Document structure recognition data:

---+---

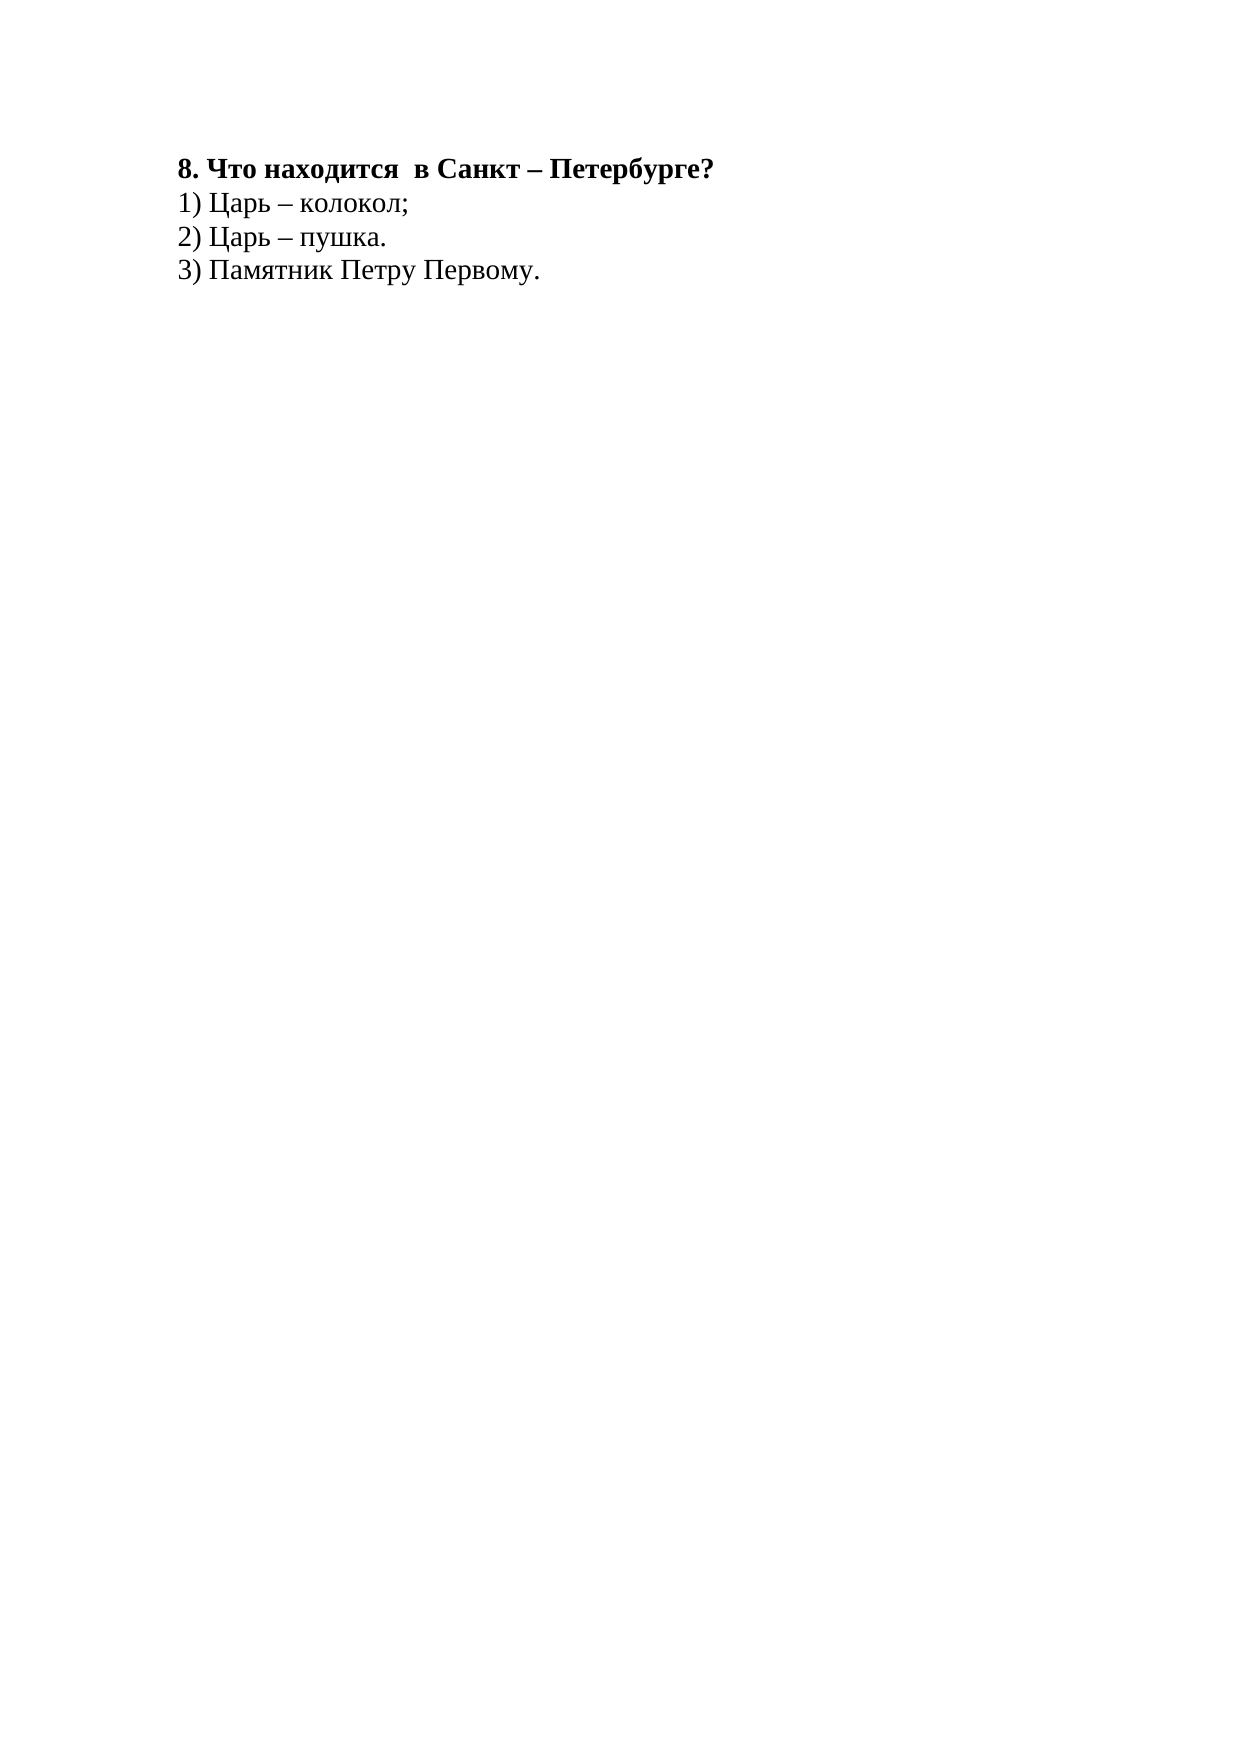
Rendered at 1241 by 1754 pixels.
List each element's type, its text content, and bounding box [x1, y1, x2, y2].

text 1) Царь – колокол; [177, 185, 1152, 219]
text 3) Памятник Петру Первому. [177, 252, 1152, 286]
text 2) Царь – пушка. [177, 219, 1152, 252]
text 8. Что находится в Санкт – Петербурге? [177, 152, 1152, 185]
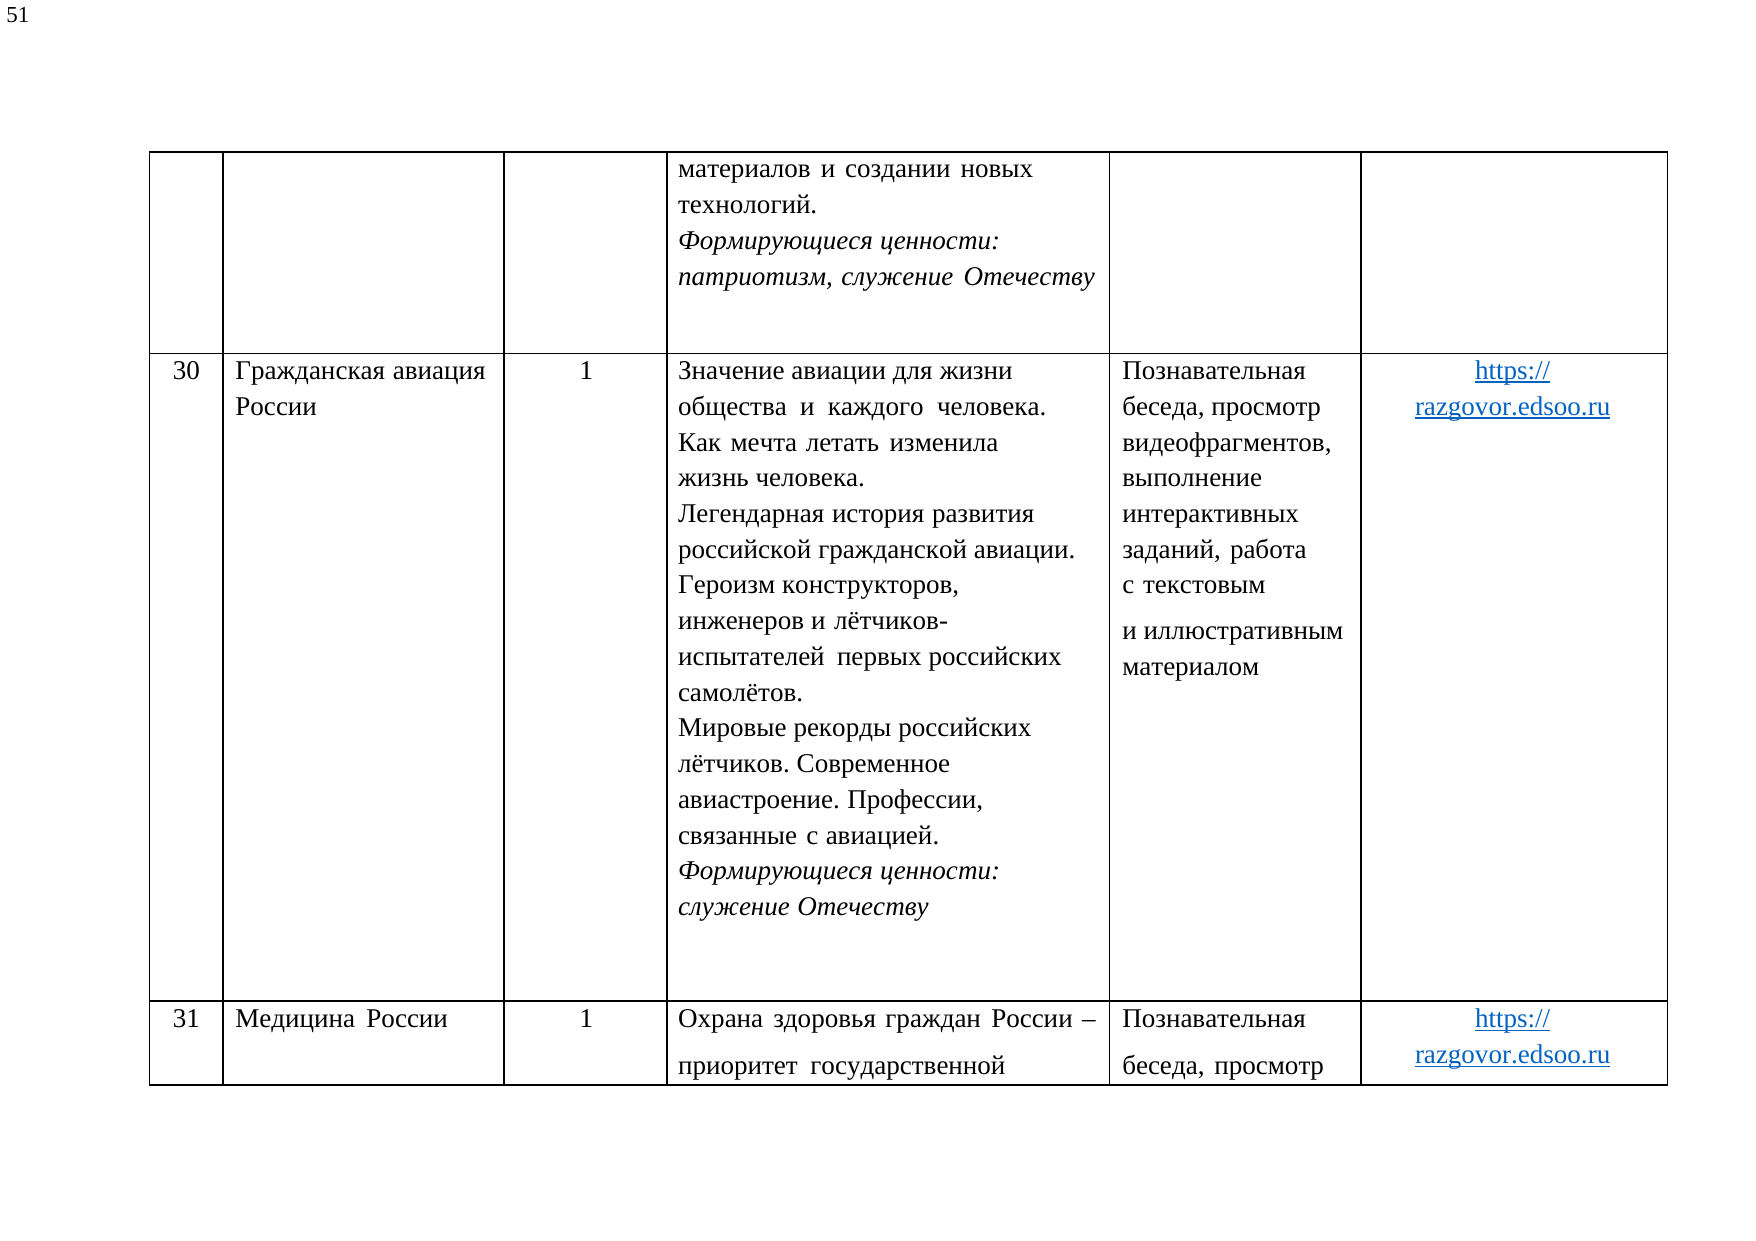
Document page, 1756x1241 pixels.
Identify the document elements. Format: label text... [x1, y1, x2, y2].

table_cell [1110, 354, 1360, 1000]
table_cell 1 [505, 1002, 666, 1084]
table_header [1362, 153, 1667, 353]
table_header материалов и создании новых технологий. Формирующиеся ценности: патриотизм, служение Отечеству [668, 153, 1109, 353]
table_header [1110, 153, 1360, 353]
table_cell https://razgovor.edsoo.ru [1362, 354, 1667, 1000]
table_cell Значение авиации для жизни общества и каждого человека. Как мечта летать изменила жизнь человека. Легендарная история развития российской гражданской авиации. Героизм конструкторов, инженеров и лётчиков-испытателей первых российских самолётов. Мировые рекорды российских лётчиков. Современное авиастроение. Профессии, связанные с авиацией. Формирующиеся ценности: служение Отечеству [668, 354, 1109, 1000]
table_cell 1 [505, 354, 666, 1000]
table_cell 31 [150, 1002, 222, 1084]
table_cell Познавательная беседа, просмотр [1110, 1002, 1360, 1084]
table_cell 30 [150, 354, 222, 1000]
table_header [150, 153, 222, 353]
table_header [505, 153, 666, 353]
table_cell Охрана здоровья граждан России – приоритет государственной [668, 1002, 1109, 1084]
table_header [224, 153, 503, 353]
table_cell Гражданская авиация России [224, 354, 503, 1000]
table_cell https://razgovor.edsoo.ru [1362, 1002, 1667, 1084]
table_cell Медицина России [224, 1002, 503, 1084]
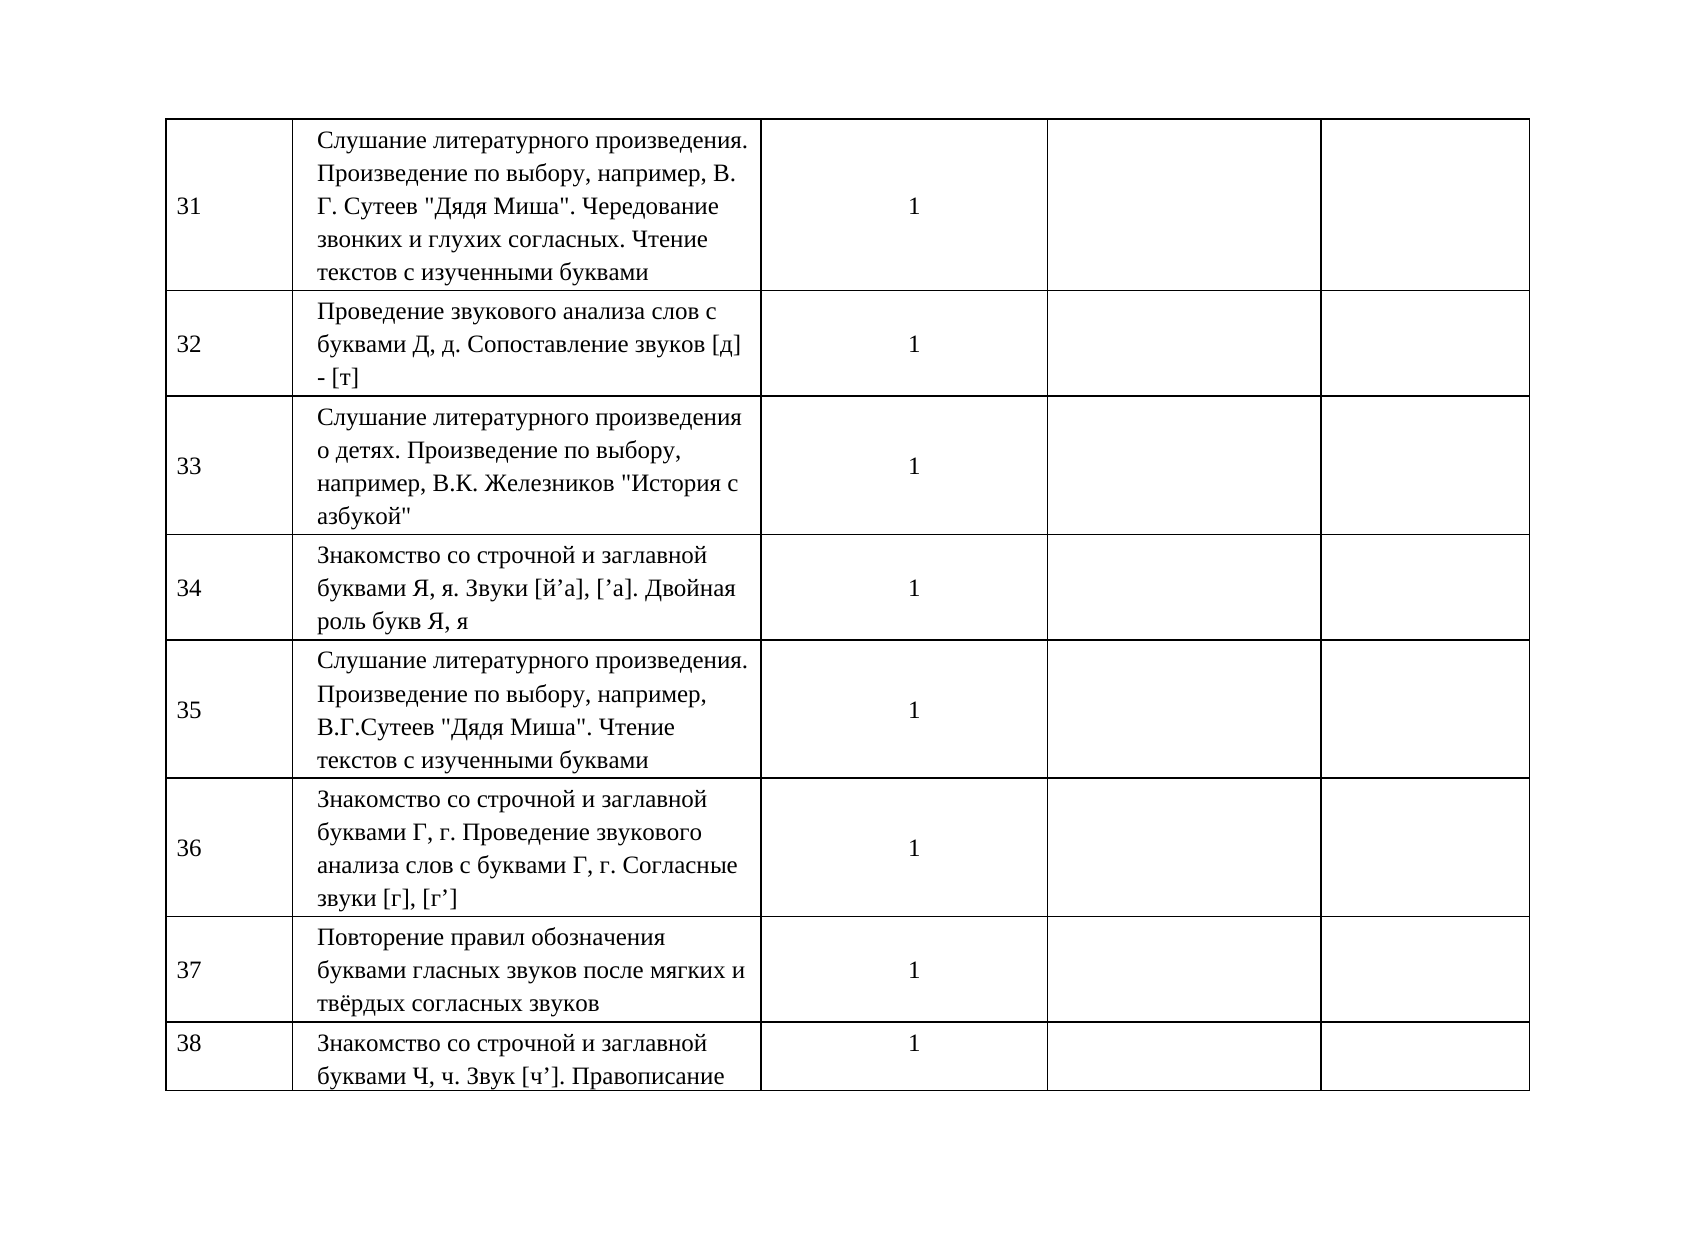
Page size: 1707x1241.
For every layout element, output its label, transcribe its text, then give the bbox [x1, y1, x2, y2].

table_cell 1 [762, 641, 1047, 777]
table_cell [1048, 120, 1320, 289]
table_cell Проведение звукового анализа слов с буквами Д, д. Сопоставление звуков [д] - [т] [293, 291, 760, 395]
table_cell [1322, 397, 1529, 533]
table_cell [1048, 1023, 1320, 1090]
table_cell 1 [762, 779, 1047, 916]
table_cell 1 [762, 120, 1047, 289]
table_cell 33 [167, 397, 292, 533]
table_cell [1048, 535, 1320, 639]
table_cell 32 [167, 291, 292, 395]
table_cell 1 [762, 1023, 1047, 1090]
table_cell [1322, 535, 1529, 639]
table_cell 1 [762, 917, 1047, 1021]
table_cell 38 [167, 1023, 292, 1090]
table_cell [1322, 917, 1529, 1021]
table_cell [1048, 291, 1320, 395]
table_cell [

---+---

Task description:
Only lines containing the word "pixels" should appear in the answer, and every such line from the records above must be there.

The answer:
Rendered at 1241 by 1754 pixels.
Document page, 1756x1241 pixels.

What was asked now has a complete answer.